Records
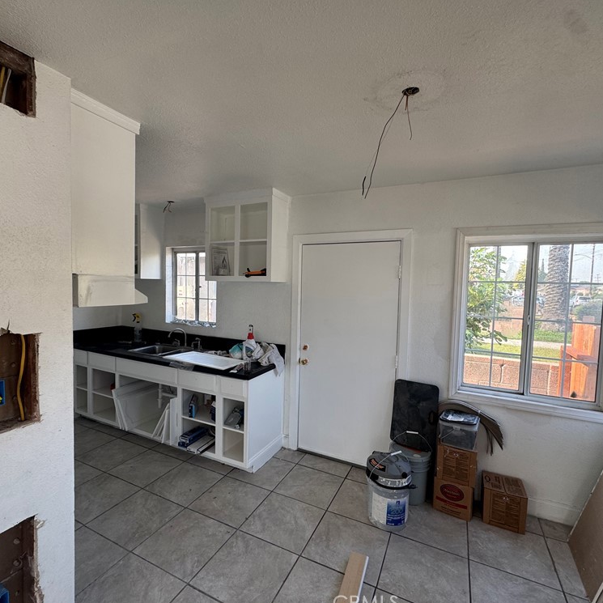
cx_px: 291
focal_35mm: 17
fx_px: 335
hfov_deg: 83.9
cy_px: 304
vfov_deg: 84.0
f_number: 2.2
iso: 50
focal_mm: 2.22
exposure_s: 1/99
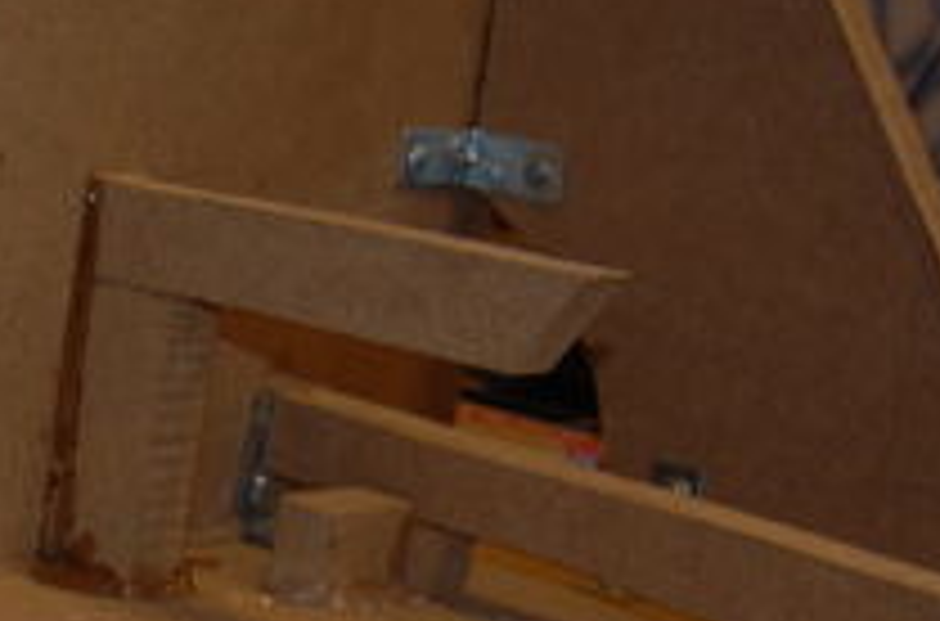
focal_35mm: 92
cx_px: -49
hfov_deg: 21.3
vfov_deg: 14.4
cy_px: 711
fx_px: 2395
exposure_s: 1/60
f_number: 3.8
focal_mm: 20
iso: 400
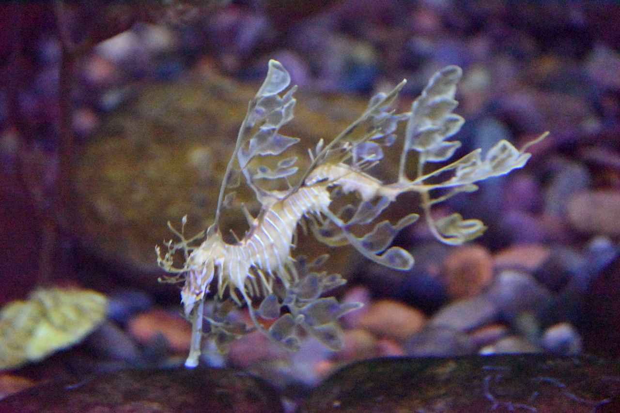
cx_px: 310
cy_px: 206
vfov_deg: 13.0
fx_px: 1809
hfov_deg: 19.5
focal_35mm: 105
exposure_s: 1/250
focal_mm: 105
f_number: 4
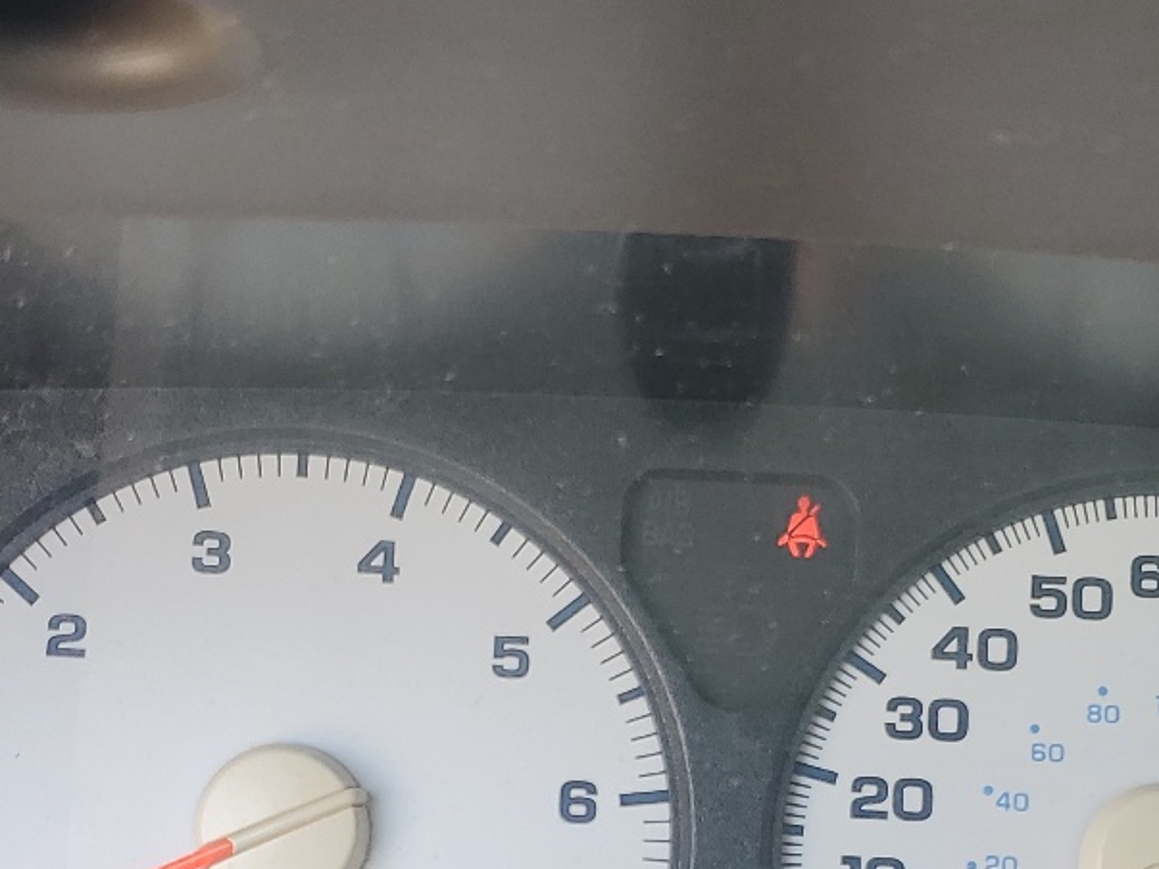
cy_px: 888
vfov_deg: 20.6
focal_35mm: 69
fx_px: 2310
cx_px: 621
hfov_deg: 28.2
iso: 50
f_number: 1.5
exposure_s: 1/143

Description of the task
I would like you to set down the lines above, from the one containing "hfov_deg: 21.3" to the final line, exactly as written and without pictures.

Exercise answer
hfov_deg: 21.3
vfov_deg: 14.4
cy_px: 711
fx_px: 2395
exposure_s: 1/60
f_number: 3.8
focal_mm: 20
iso: 400
cx_px: 310
cy_px: 206
vfov_deg: 13.0
fx_px: 1809
hfov_deg: 19.5
focal_35mm: 105
exposure_s: 1/250
focal_mm: 105
f_number: 4
cy_px: 888
vfov_deg: 20.6
focal_35mm: 69
fx_px: 2310
cx_px: 621
hfov_deg: 28.2
iso: 50
f_number: 1.5
exposure_s: 1/143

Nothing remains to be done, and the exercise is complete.